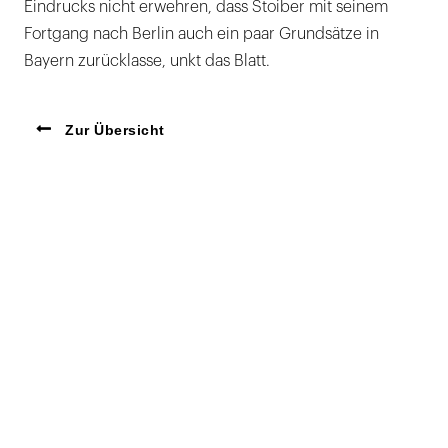
Eindrucks nicht erwehren, dass Stoiber mit seinem
Fortgang nach Berlin auch ein paar Grundsätze in
Bayern zurücklasse, unkt das Blatt.
Zur Übersicht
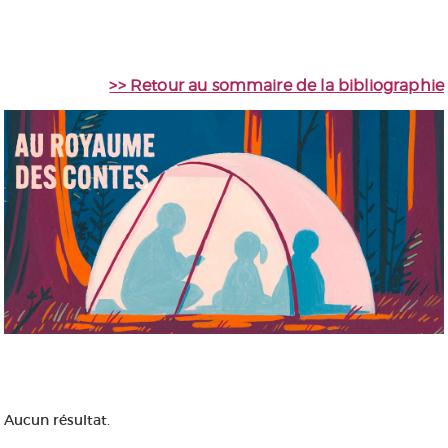
>> Retour au sommaire de la bibliographie
Aucun résultat.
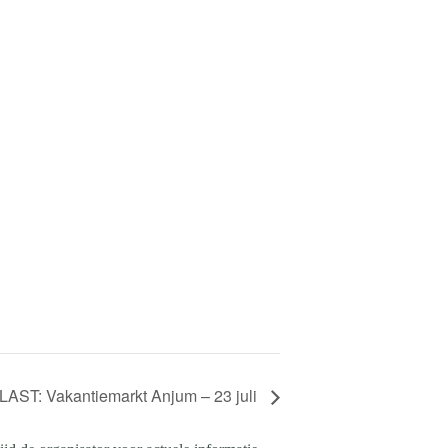
AST: Vakantiemarkt Anjum – 23 juli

________________________

WHAT IS BEING ASKED: Reproduce the text lines of the listing with "Berlin" swapped for "Hamburg" and everything else unchanged. Leave the pictures out of the answer.

ANSWER TO THIS TASK:
Eindrucks nicht erwehren, dass Stoiber mit seinem
Fortgang nach Hamburg auch ein paar Grundsätze in
Bayern zurücklasse, unkt das Blatt.
Zur Übersicht
>> Retour au sommaire de la bibliographie
Aucun résultat.
AST: Vakantiemarkt Anjum – 23 juli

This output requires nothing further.